Doctor Misogyny. Lori Stahl & Mary Curtis of the Washington Post: "When GOP presidential hopeful Ron Paul, [an ob-gyn,] was asked today about Tuesday’s federal court ruling upholding an aggressive new sonogram law in his home state of Texas, the congressman said the requirement that women seeking an abortion first get a sonogram 'should always have been a Texas state position.' ... Paul, who opposes abortion rights, has consistently railed against intrusive Big Brother government when it comes to other issues.... But it’s hard to imagine anything more literally invasive than a required sonogram....’’

Michael Isikoff of NBC News: "Mitt Romney faces continued criticism over his refusal so far to release the names of his campaign 'bundlers' -- the big money fundraisers who have helped him rake in tens of million dollars.... But many of them come from big private equity firms. It's the same corporate buyout industry where Romney, as chief of Bain Capital, made his personal fortune...."

Paul Krugman Spies a Yellow-Bellied Mittster: "Mitt Romney’s new defense of his work at Bain: it was just like the auto bailout!... What the story of Romney and the auto bailout actually shows is something we already knew from health care: he’s a smart guy who is also a moral coward. His original proposal for the auto industry, like his health reform, bore considerable resemblance to what Obama actually did. But when the deed took place, Romney — rather than having the courage to say that the president was actually doing something reasonable — joined the rest of his party in whining and denouncing the plan."

Local News

Jay Newton-Small of Time: "After issuing just eight pardons in his first seven years, [outgoing Mississippi Gov. Haley] Barbour (R) pardoned 208 convicts, 41 of them murderers, sex offenders or child molesters, during his last 48 hours in office. Barbour notes that 90% of the people he pardoned weren’t in prison, but four murderers have been released. And by expunging their records, they can now legally buy guns, just as the sex offenders he pardoned no longer need to give their names to the sex offender registry."

News Ledes

AP: "The French finance minister said Friday that Standard & Poor's had stripped the nation of its top-notch credit rating, again throwing Europe's ability to fight off its debt crisis into doubt. Speaking on France-2 television, Finance Minister Francois Baroin confirmed that France had been lowered by one notch. That would mean a rating of AA+, the same rating the United States has had since S&P downgraded it last August."

Politico: "John Edwards has a life-threatening heart condition that requires surgery and his trial has been delayed, according to reports Friday."

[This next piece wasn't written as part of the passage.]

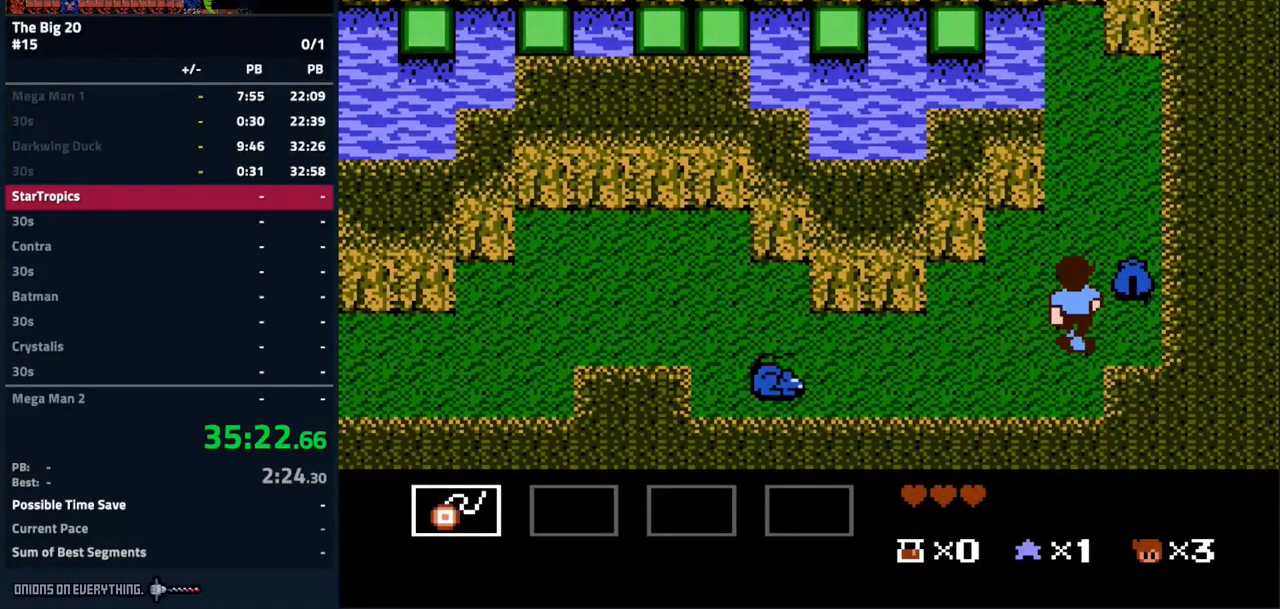
{"buttons": ["DPAD_UP"], "events": []}
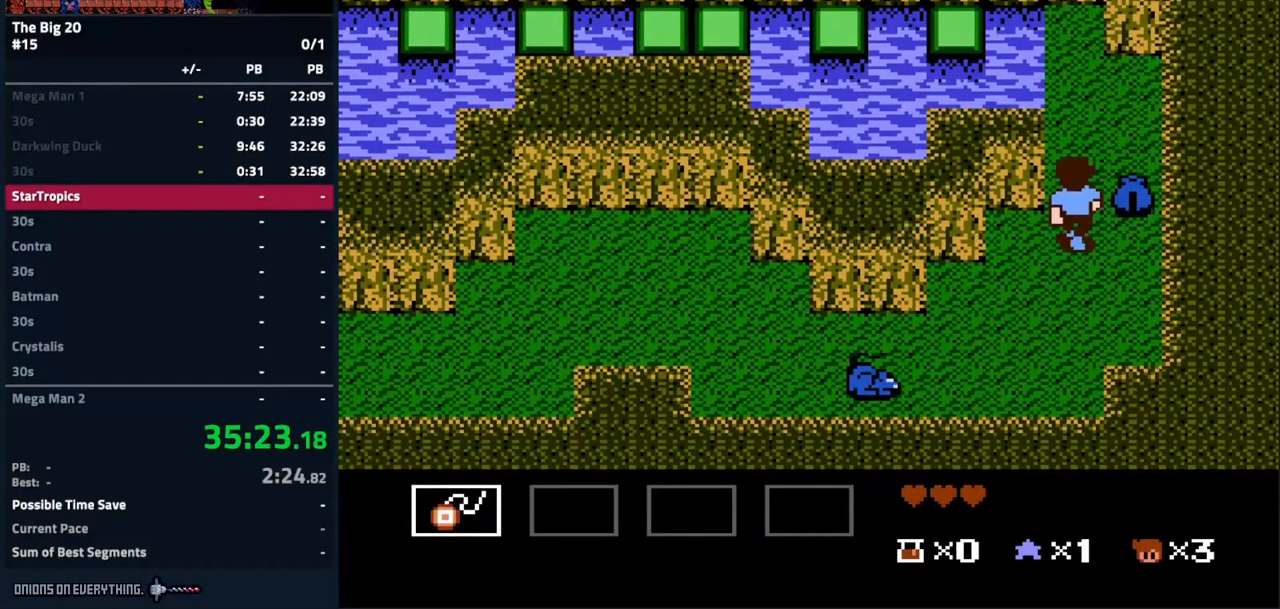
{"buttons": ["DPAD_UP"], "events": []}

ABC News: "Joran van der Sloot, the only suspect in the disappearance of American teenager Natalee Holloway, was sentenced today to 28 years in a Peruvian prison in the strangling death of Stephany Flores. And now that Peru has settled its case, Holloway's family hopes that van der Sloot will be brought to the U.S. for trial."

President Obama spoke this morning on government reform. Reuters: "President Barack Obama will ask Congress for authority to merge the agency that negotiates U.S. trade deals into the Commerce Department, a White House official said on Friday, in an effort to trim the government amid voter concerns about deficits." Washington Post story here. Update: A post-speech story by ABC News is here. A transcript of the President's remarks is here.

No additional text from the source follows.